Isto para dizer que com Circus Mundi Decadens esta visão experimentalista de fusão estética (rock, erudita, jazz, world music, industrial, techno…) mantém-se, mas com algumas novidades: este é o registo mais concetual do meu percurso (explico mais à frente), no sentido em que musicalmente exploro novas sonoridades que nunca tinha abordado, como o flamenco, a música de cinema de Bollwyood ou a música circense/fanfarra/burlesco (sempre com elementos eletrónicos à mistura). E mais do que nunca, este novo trabalho tem como forte inspiração o cinema, quer ao nível das imagens em movimento, quer ao nível das bandas sonoras. O título do álbum e dos temas são em latim, uma forma de citar a minha banda rock de juventude que tinha nome em latim (Nihil Aut Mors). O uso do latim combina com uma certa ideia urbana distópica, onde o passado grandioso da cultural universal choca com uma realidade decadente e quase apocalíptica. O “Circo Decadente do Mundo” representa uma metáfora poderosa para a ideia de um mundo global e distópico sem rumo e no qual os valores humanos mais básicos estão em desintegração. 
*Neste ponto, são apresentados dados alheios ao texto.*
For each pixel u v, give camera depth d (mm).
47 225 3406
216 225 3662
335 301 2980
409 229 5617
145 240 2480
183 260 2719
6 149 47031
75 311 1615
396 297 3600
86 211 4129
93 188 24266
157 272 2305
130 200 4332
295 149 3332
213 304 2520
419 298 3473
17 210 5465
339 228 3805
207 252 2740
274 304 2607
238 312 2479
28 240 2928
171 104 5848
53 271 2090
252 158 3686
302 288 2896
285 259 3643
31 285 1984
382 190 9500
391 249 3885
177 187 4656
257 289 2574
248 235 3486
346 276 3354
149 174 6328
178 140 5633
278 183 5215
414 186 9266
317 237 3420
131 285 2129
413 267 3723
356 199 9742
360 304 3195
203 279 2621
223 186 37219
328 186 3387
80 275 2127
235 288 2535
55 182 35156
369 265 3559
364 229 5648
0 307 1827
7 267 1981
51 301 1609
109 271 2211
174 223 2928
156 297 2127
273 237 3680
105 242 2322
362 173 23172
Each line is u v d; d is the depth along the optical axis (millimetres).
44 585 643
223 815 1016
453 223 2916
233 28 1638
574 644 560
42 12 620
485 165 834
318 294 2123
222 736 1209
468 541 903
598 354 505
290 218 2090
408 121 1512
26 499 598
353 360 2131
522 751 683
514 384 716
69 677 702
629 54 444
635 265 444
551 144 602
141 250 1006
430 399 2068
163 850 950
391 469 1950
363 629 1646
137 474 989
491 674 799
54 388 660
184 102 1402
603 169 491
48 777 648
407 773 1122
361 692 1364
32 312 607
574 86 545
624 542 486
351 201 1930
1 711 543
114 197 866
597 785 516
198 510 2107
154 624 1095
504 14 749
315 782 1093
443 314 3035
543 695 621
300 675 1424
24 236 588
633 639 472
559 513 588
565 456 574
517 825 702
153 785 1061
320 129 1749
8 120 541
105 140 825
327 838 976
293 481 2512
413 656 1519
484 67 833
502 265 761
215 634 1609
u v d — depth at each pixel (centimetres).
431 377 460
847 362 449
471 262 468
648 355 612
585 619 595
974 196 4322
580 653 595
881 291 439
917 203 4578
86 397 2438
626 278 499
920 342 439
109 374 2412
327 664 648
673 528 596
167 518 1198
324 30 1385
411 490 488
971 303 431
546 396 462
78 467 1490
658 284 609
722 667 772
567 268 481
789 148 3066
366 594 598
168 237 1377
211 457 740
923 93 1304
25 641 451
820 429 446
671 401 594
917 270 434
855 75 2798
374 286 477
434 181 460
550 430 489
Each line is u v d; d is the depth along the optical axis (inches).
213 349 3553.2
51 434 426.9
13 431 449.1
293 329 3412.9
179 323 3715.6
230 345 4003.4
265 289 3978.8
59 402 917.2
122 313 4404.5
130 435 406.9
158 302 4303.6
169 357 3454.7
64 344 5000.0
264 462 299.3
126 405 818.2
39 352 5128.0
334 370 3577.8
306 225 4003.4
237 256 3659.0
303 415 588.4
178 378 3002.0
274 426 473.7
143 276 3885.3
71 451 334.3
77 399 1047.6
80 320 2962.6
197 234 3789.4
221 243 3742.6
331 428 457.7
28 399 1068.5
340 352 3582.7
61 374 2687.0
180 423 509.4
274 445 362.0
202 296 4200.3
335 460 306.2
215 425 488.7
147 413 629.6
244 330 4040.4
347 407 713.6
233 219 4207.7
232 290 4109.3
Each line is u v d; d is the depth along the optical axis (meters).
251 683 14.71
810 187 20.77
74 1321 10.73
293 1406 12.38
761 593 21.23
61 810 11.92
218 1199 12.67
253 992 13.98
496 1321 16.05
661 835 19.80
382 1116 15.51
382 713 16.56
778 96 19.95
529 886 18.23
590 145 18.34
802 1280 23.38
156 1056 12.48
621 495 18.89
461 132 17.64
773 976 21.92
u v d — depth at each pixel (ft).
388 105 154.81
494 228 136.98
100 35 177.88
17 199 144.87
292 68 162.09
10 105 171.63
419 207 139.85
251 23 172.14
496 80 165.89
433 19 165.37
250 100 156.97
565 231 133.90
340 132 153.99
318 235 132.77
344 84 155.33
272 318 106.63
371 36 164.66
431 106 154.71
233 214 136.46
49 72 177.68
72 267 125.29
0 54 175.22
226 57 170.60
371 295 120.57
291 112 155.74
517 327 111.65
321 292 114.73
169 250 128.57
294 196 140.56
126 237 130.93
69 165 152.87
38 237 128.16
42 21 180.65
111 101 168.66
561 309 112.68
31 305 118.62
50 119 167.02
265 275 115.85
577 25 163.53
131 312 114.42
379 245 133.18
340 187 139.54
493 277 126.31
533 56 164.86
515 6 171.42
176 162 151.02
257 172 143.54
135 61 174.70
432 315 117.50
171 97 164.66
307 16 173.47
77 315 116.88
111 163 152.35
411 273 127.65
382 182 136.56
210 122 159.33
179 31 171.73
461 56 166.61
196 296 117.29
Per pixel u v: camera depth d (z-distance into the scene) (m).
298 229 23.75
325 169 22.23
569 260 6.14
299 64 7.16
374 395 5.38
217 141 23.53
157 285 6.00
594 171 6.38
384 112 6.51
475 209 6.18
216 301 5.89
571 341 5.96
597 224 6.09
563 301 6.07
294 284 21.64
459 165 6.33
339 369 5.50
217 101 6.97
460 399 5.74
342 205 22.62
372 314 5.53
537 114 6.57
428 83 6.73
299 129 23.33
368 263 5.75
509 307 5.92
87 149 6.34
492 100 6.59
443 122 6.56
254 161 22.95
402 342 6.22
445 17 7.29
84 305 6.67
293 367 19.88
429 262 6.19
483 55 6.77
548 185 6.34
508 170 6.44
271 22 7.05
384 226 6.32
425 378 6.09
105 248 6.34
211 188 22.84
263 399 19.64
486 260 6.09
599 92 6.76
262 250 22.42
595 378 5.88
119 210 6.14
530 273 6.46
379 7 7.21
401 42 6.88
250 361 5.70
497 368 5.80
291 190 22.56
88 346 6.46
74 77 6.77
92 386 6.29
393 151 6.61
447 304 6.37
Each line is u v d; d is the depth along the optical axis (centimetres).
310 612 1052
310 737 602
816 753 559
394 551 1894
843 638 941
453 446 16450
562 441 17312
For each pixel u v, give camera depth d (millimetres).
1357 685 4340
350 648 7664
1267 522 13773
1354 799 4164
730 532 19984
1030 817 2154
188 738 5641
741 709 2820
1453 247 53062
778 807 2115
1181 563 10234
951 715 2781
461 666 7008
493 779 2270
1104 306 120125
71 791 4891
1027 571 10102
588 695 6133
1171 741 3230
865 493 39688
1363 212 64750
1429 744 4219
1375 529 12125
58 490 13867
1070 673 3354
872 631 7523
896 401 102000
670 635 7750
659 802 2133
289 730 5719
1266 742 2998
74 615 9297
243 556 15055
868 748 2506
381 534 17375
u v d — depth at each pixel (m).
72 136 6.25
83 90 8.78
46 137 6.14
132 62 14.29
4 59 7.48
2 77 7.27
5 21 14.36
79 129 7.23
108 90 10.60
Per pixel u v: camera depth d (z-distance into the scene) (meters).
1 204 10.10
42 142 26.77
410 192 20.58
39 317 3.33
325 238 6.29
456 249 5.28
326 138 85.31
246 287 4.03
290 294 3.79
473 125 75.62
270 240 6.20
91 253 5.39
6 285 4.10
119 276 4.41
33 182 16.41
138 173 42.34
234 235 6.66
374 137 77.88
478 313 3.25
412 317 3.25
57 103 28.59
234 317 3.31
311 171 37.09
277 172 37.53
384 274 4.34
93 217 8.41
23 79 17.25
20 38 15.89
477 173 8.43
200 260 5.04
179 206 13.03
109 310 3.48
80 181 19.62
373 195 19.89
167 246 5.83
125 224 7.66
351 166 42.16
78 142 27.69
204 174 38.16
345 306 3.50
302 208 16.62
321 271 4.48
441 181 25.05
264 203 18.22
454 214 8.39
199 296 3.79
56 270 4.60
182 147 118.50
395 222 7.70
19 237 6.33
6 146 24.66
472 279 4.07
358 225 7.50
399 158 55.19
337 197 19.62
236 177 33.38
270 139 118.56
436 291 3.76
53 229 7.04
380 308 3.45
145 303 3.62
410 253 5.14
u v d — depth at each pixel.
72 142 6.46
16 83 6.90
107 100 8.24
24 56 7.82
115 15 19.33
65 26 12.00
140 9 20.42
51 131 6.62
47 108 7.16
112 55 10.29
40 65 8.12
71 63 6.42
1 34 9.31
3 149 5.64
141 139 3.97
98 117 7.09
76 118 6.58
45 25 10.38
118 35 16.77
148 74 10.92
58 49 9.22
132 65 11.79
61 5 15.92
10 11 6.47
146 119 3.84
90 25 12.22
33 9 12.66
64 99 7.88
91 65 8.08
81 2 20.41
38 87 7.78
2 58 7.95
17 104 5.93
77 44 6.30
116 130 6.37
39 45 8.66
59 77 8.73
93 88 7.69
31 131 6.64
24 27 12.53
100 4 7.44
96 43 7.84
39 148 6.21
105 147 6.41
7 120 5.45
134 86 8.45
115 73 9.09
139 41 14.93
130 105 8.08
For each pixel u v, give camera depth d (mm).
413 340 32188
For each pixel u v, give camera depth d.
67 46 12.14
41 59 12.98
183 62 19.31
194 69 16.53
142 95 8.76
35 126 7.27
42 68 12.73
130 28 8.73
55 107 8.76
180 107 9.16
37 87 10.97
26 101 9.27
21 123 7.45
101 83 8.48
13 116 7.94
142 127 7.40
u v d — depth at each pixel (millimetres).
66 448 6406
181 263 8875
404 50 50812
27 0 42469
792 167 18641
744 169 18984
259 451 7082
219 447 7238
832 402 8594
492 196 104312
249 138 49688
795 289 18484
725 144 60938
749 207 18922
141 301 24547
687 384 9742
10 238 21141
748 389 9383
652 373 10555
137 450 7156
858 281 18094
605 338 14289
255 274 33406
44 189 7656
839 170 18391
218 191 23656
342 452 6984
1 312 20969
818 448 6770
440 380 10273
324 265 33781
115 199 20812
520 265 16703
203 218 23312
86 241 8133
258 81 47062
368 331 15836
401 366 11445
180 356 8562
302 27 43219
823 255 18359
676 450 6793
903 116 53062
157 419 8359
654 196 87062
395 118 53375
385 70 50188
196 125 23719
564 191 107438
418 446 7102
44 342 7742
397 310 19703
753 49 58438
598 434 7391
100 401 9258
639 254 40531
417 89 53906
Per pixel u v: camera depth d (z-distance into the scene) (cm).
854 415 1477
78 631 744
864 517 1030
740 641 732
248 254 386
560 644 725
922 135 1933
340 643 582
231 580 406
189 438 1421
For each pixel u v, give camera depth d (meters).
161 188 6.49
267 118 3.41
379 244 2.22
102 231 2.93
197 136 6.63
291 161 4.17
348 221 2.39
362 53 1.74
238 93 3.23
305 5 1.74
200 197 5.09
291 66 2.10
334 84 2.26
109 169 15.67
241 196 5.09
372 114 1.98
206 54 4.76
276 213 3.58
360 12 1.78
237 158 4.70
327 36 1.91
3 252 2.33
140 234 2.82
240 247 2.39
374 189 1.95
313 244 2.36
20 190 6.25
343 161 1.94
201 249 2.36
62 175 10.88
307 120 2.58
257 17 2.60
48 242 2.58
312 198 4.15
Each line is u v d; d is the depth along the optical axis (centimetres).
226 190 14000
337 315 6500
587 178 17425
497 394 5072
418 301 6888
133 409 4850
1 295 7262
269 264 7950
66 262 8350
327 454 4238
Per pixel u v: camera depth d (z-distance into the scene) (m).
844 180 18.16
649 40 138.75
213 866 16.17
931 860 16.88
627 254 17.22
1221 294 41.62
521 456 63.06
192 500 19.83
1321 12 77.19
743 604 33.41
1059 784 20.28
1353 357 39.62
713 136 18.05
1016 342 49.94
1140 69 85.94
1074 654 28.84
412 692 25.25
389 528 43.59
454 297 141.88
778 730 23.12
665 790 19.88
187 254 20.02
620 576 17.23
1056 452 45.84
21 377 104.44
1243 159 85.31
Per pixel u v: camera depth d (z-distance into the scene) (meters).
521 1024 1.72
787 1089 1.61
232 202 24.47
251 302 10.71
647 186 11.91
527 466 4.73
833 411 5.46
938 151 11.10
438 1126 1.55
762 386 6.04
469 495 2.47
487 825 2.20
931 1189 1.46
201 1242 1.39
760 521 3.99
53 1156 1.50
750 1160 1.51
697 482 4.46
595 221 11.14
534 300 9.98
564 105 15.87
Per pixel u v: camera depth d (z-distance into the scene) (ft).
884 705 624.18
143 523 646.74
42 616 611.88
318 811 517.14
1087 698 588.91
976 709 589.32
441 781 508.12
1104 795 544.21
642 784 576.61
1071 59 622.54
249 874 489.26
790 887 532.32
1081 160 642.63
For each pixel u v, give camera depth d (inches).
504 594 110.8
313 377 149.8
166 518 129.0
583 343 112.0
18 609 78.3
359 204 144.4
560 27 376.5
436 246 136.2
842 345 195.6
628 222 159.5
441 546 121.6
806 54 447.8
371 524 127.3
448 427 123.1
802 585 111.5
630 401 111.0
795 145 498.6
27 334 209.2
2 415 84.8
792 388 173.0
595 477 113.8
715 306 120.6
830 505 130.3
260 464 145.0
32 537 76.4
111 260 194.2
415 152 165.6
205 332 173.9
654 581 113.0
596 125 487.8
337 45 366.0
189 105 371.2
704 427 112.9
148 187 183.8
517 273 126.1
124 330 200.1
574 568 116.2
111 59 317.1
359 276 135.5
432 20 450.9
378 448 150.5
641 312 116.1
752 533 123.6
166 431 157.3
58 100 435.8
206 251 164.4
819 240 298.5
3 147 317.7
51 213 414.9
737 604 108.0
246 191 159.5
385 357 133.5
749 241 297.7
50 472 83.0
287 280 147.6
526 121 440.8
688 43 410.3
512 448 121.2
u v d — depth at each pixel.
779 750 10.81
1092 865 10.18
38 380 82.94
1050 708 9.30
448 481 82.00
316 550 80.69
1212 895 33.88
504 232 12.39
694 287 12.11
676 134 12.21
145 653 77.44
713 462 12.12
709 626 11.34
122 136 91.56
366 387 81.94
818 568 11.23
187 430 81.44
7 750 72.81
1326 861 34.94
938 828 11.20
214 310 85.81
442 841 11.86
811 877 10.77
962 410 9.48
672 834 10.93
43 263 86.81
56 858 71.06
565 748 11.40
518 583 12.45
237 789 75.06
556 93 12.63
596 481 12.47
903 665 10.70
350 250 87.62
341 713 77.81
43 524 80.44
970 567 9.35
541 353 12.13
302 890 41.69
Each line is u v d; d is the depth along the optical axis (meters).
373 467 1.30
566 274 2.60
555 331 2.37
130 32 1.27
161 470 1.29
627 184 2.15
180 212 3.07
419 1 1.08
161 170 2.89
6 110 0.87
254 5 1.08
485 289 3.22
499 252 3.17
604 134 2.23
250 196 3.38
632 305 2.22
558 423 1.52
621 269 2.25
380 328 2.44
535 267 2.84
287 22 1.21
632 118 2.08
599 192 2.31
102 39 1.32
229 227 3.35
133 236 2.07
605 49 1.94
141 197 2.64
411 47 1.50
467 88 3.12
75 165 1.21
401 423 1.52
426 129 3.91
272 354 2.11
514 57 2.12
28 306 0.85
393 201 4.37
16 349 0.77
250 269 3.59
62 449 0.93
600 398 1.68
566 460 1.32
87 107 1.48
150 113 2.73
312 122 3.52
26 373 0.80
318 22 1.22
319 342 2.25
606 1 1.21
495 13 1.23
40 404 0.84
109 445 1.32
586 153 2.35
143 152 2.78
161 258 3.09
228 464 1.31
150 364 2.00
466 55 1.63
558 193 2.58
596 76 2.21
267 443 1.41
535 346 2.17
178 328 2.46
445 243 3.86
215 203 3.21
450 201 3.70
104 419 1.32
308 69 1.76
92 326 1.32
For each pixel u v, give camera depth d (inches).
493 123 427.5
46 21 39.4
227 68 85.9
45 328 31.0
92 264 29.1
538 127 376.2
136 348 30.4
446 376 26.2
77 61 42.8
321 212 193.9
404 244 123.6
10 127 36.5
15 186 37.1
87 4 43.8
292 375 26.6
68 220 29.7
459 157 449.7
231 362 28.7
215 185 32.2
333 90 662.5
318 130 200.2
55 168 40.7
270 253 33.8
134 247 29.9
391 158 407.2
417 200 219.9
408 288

A música de Kubik, na sua abordagem multicultural, irreverente, fragmentária e iconoclasta, pretende explorar a deriva existencial humana e o pré-colapso civilizacional, através da fusão minuciosa de sonoridades, ritmos, texturas e timbres de muitas linguagens estéticas e latitudes geográficas diferentes. Um trabalho musical de relojoeiro que escrutina a complexidade e diversidade cultural do mundo atual, ao mesmo tempo universal e específico, sugerindo uma tapeçaria rica e entrelaçada de culturas e influências. O circo e o clown, historicamente símbolos de diversão, evasão e entretenimento, representam aqui o mundo como um palco onde a vida se desenrola com todos os seus excessos, dramas e absurdos (como no filme La Strada de Fellini). No disco de Kubik, este circo representa alegoricamente o estado do mundo, e é retratado num estado de ruína, podridão e desordem, revelando ser um reflexo de uma sociedade à beira do colapso, onde o caos substituiu a ordem e a loucura tomou o lugar da razão. Apesar da música aparentemente alegre, como no tema do videoclip promocional com a música “Mundus Felix Destructus”, que significa “Mundo Feliz Destruído”, é um pouco esta mensagem que pretendo transmitir.

Para criar todo este universo sonoro complexo e caleidoscópico, representativo do mundo multipolar em que vivemos, recorri — como sempre — a uma imensa paleta eclética de sonoridades, texturas, ambientes, timbres, dinâmicas e ritmos, cuja inspiração fui buscar a músicos, compositores ou projetos tão diversos como The Tiger Lillies, Kurt Weill, Nino Rota (Fellini), Henry Mancini, Danny Elfman (sobretudo as bandas sonoras dos primeiros filmes de Tim Burton), Ennio Morricone, John Carpenter, Moondog, François de Roubaix, Tom Waits, Lalo Schifrin, Pascal Comelade, entre muitos outros. 

Por tudo isto, apesar de Kubik nunca ter sido música mainstream, julgo que este novo registo representa o culminar da maturidade artística de Kubik e, ao mesmo tempo, o seu álbum mais acessível. E deve ser ouvido do princípio ao fim (há uma narrativa progressiva dos temas) e prestar atenção aos títulos e respetivo significado das músicas.